When faced with a design decision in which one option is more intuitive, and the other is more efficient, what guideline should be used to prioritize one desideratum over the other?
Which is more important depends on what you are designing. My general guidelines would be:
Intuitive matters mast when you're designing an app that people aren't going to invest time into learning. It's important that they get a win as soon as possible, and that means that they need to be able to use the product with little or no time learning it. Think of a small mobile app. Instagram is a great example.
Efficiency matters when people are likely to use the app a lot and they are prepared to spend time learning it. This applies when the perceived value in learning to use the application is greater than the perceived initial learning barrier. Note, perception matters a lot here. Think of an app which a programmer will use all day. VIM / VI / EMACS are good examples.
That said it is hardly ever such a clear decision between one or the other. It's a compromise between the two. Sometimes you can make something a little less efficient and a lot more intuitive and the other way around.
Spend some time thinking through what really matters to your target audience or, even better, ask them and do some early stage usability testing with them. You may just be surprised what you learn!
Looks like JohnGB beat me to it.
As he says, efficiency wins out when:
- the user will be spending a lot of time with the application
- the application will become important to the user, and they have an investment in understanding its nuances
- the application exists in a time-critical domain
A good example might be a stock tracking application for a city trader. Traders obviously have a massive investment in getting the latest, up to date knowledge on the state of the market - thousands of pounds are at stake. So a trader will be quite willing to spend some time learning the app's shortcuts and nuances. Time is of the essence in stockbroking, so anything that shaves seconds off could really be worth it.
Good answers here for your typical consumer app. However, if you want to get beyond rules of thumb (such as “more use means favor efficiency over intuitiveness”), then you need to apply a formal human systems integration (HSI) approach.

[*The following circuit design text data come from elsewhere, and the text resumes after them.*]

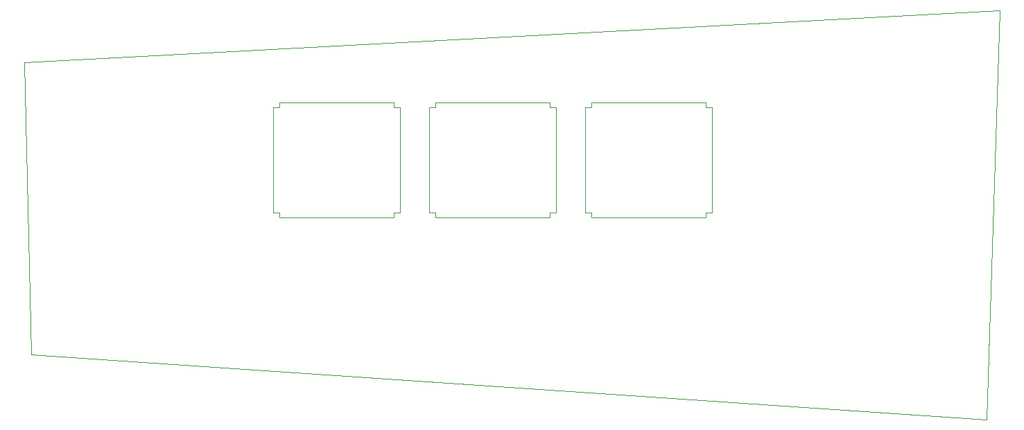
<source format=gbr>
G04 #@! TF.GenerationSoftware,KiCad,Pcbnew,(5.1.4-0)*
G04 #@! TF.CreationDate,2020-11-08T11:40:52+08:00*
G04 #@! TF.ProjectId,plate,706c6174-652e-46b6-9963-61645f706362,rev?*
G04 #@! TF.SameCoordinates,Original*
G04 #@! TF.FileFunction,Profile,NP*
%FSLAX46Y46*%
G04 Gerber Fmt 4.6, Leading zero omitted, Abs format (unit mm)*
G04 Created by KiCad (PCBNEW (5.1.4-0)) date 2020-11-08 11:40:52*
%MOMM*%
%LPD*%
G04 APERTURE LIST*
%ADD10C,0.050000*%
G04 APERTURE END LIST*
D10*
X130968750Y-112712500D02*
X130175000Y-76993750D01*
X247650000Y-120650000D02*
X130968750Y-112712500D01*
X249237500Y-70643750D02*
X247650000Y-120650000D01*
X130175000Y-76993750D02*
X249237500Y-70643750D01*
X199375000Y-95900000D02*
X213375000Y-95900000D01*
X199375000Y-81900000D02*
X213375000Y-81900000D01*
X214125000Y-95300000D02*
X214125000Y-82500000D01*
X198625000Y-95300000D02*
X198625000Y-82500000D01*
X198625000Y-95300000D02*
X199375000Y-95300000D01*
X199375000Y-95300000D02*
X199375000Y-95900000D01*
X213375000Y-95900000D02*
X213375000Y-95300000D01*
X213375000Y-95300000D02*
X214125000Y-95300000D01*
X199375000Y-81900000D02*
X199375000Y-82500000D01*
X199375000Y-82500000D02*
X198625000Y-82500000D01*
X214125000Y-82500000D02*
X213375000Y-82500000D01*
X213375000Y-82500000D02*
X213375000Y-81900000D01*
X180325000Y-95900000D02*
X194325000Y-95900000D01*
X180325000Y-81900000D02*
X194325000Y-81900000D01*
X195075000Y-95300000D02*
X195075000Y-82500000D01*
X179575000Y-95300000D02*
X179575000Y-82500000D01*
X179575000Y-95300000D02*
X180325000Y-95300000D01*
X180325000Y-95300000D02*
X180325000Y-95900000D01*
X194325000Y-95900000D02*
X194325000Y-95300000D01*
X194325000Y-95300000D02*
X195075000Y-95300000D01*
X180325000Y-81900000D02*
X180325000Y-82500000D01*
X180325000Y-82500000D02*
X179575000Y-82500000D01*
X195075000Y-82500000D02*
X194325000Y-82500000D01*
X194325000Y-82500000D02*
X194325000Y-81900000D01*
X175275000Y-82500000D02*
X175275000Y-81900000D01*
X176025000Y-82500000D02*
X175275000Y-82500000D01*
X161275000Y-82500000D02*
X160525000Y-82500000D01*
X161275000Y-81900000D02*
X161275000Y-82500000D01*
X175275000Y-95300000D02*
X176025000Y-95300000D01*
X175275000Y-95900000D02*
X175275000Y-95300000D01*
X161275000Y-95300000D02*
X161275000Y-95900000D01*
X160525000Y-95300000D02*
X161275000Y-95300000D01*
X160525000Y-95300000D02*
X160525000Y-82500000D01*
X176025000Y-95300000D02*
X176025000Y-82500000D01*
X161275000Y-81900000D02*
X175275000Y-81900000D01*
X161275000Y-95900000D02*
X175275000Y-95900000D01*
M02*

</source>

With HSI, you look to minimize total lifecycle cost (or maximize revenue) by designing a system with optimal levels of out-of-the-box usability, training, personnel needs, and manpower. You do this by getting numeric estimates of the cost of each for your alternative system designs.
Training. When intuitiveness conflicts with efficient design, there may be less total cost in training the users to correctly use the efficient UI than going with the alternative intuitive UI and avoiding training costs. Training is mostly but not purely an up-front cost. A non-intuitive UI will typically also require periodic re-training for unusual situations to minimize operational human errors.
Personnel. Alternatively, there may be better savings in selecting users based on their ability to use the efficient UI without training. Maybe there is some population of users that do find the efficient UI to be intuitable, or at least they can figure it out quickly on their own. Of course, finding and retaining these users implies more cost, especially if the skills of these users are particularly in demand (e.g., they know SQL).
Manpower. Another alternative is to have more users. So an app is less efficient. So what? If it’s less productive, maybe you can make up for by throwing more users at the problem. Depending on turn-over, that might be a cheaper way to go. Inefficient call-center app UI? Hire more call center staff. It also can impact the system design: Maybe you can break the system into smaller simpler apps each assigned to a different user group. Each part is both efficient and easy-to-learn to that user group, but now you need more users.
If you want, you can also toss in the cost of health, safety, habitability, and survivability into the equation, if they’re relevant.
This approach could be applied to the UX of a public web site or application.
“Training” in this case is self-training –the time the user spends studying the site and reading in-line or linked documentation in order to figure out how to use it. Is the time spent reading made up by efficient use later? Include in your cost calculation those that “drop out” and don’t complete the “training.”
“Personnel” is your audience. Maybe you don’t want a web site for all users. Maybe you want something for a particular niche of users with certain skills or experience. Make that clear on the home page and non-appropriate users won’t waste their time.
“Manpower” may mean breaking your site up into simpler sites for different tasks or audiences of users.
Is your case really worth the effort of a formal HSI analysis? I guess that’s the meta-HSI of HSI. Estimate the cost of a formal analysis against the chance and cost of you coming up with a sub-optimal solution without it.
While it is very much dependent on the app, you should always balance the two. The efficiency of an application is an important part of the intuitive use - that when you do something, the system responds as quick as possible. If the system is inefficient, then you do not get the response, and so you lose efficiency.
OTOH, if the application is not intuitive to use for the target user - which may be someone who has spent some time learning - then the performance speed of the code will be irrelevant, as the user efficiency will be reduced.
So you have to balance the two in each situation, to find the best compromise.